工事が進む豊洲新市場。正門の近くには水産卸会社「ホウスイ」が70億円をかけた最新鋭の冷蔵庫棟が建つ=江東区
江東区の豊洲新市場で、建物の地盤が土壌汚染対策の「盛り土」がされていなかった問題。中央区の築地市場からの移転の是非や時期が問われる事態になり、市場関係者の動揺は広がる一方だ。
「盛り土なし」設計当初から 都、豊洲市場の汚染対策
「冷やし始めた冷蔵庫棟は結露で傷むので、もう常温に戻せない。荷が空のままでも、電気代は月数百万円かかる」。豊洲市場に70億円かけ、最新鋭の冷蔵庫棟などを建てた水産卸会社ホウスイ。12日、担当者はこう嘆いた。

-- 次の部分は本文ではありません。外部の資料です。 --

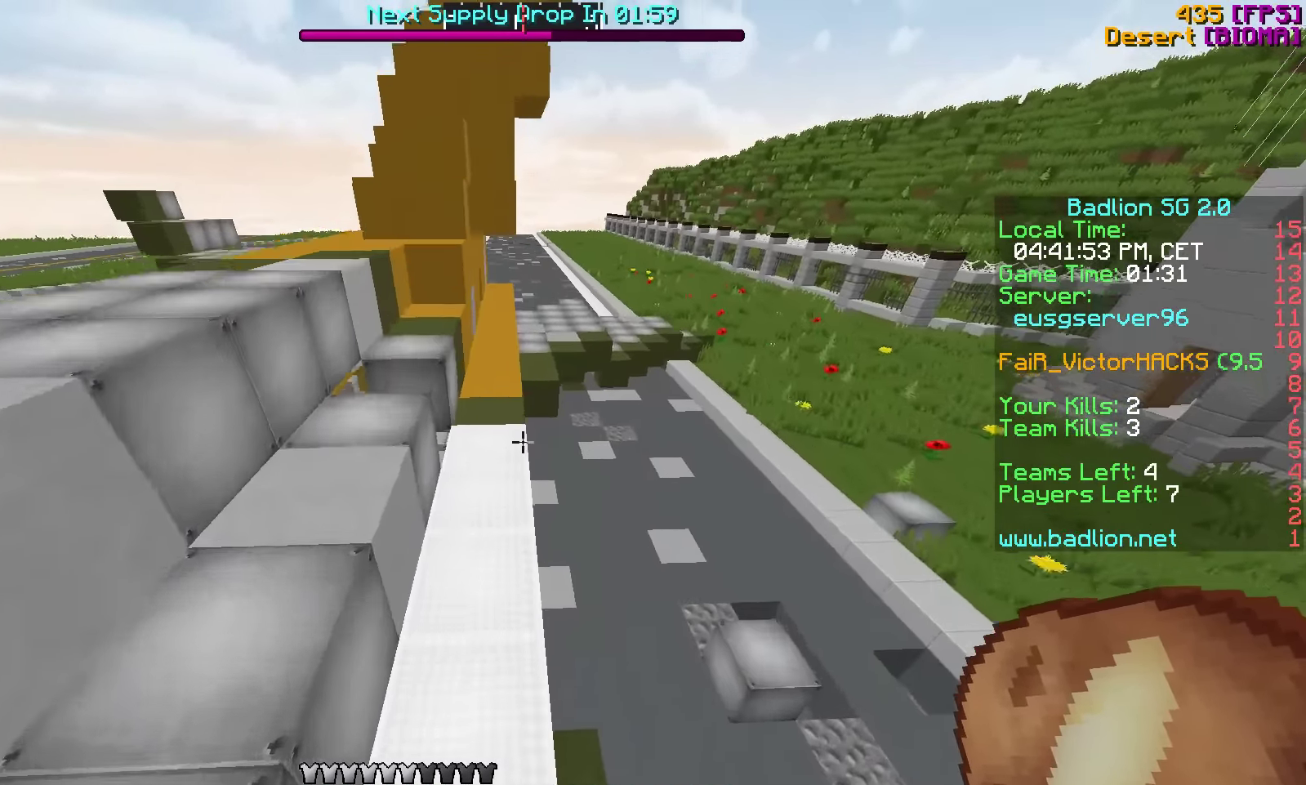
{"keys": ["w"], "events": []}
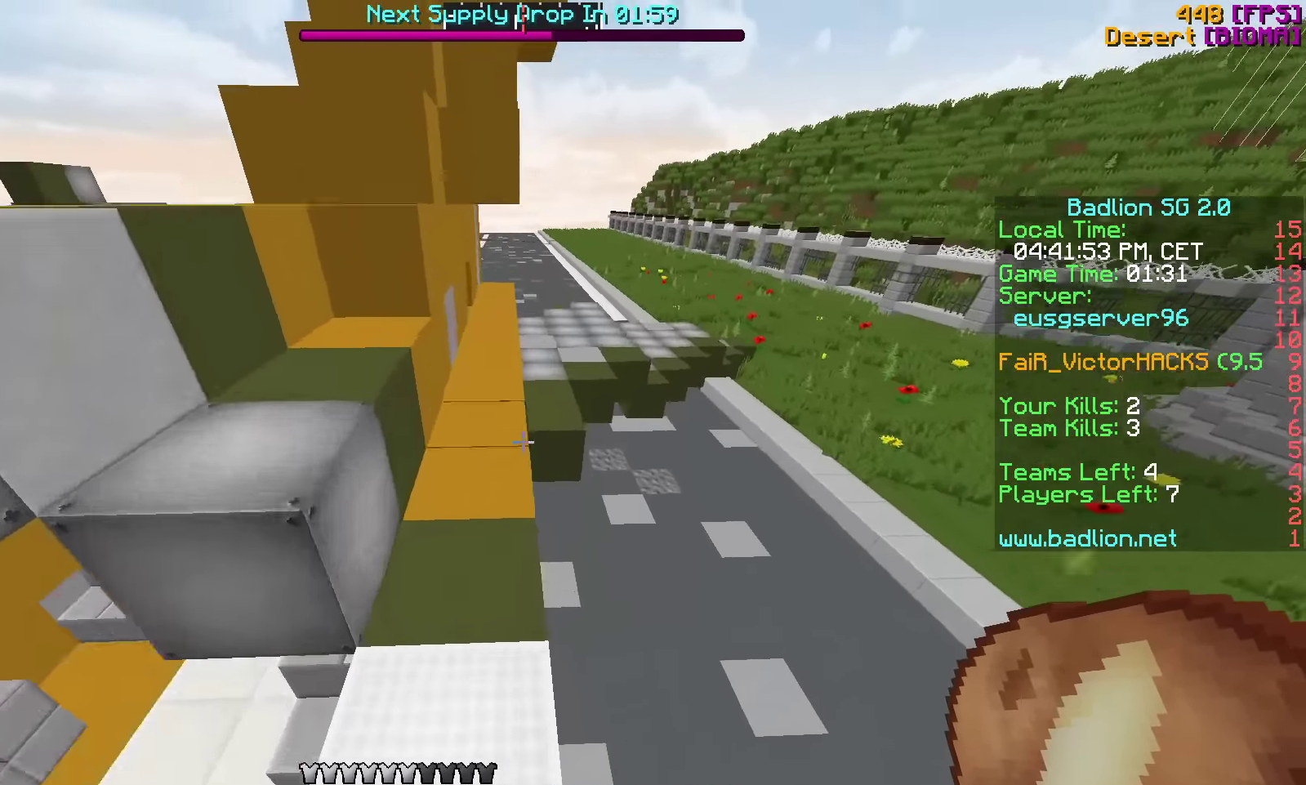
{"keys": ["d", "w"], "events": [[417, "d", "down"]]}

小池百合子知事が移転延期を表明した8月末から、損害額を見積もっていた。豊洲や築地での電気代、築地より6倍大きい施設のため増員した人件費、都に払う新棟の土地代、荷役機器のリース代……。10月の冷蔵庫棟完成式は見送りで、ホテルの会場キャンセル代は数百万円かかった。
移転が半年遅れるとして計算したところ、売り上げの損失と無駄な費用負担は2億円を超える可能性もある。盛り土問題で移転時期の見通しはさらに立たなくなり、担当者は「会社の業績にどれだけ響くかわかりません」と心配する。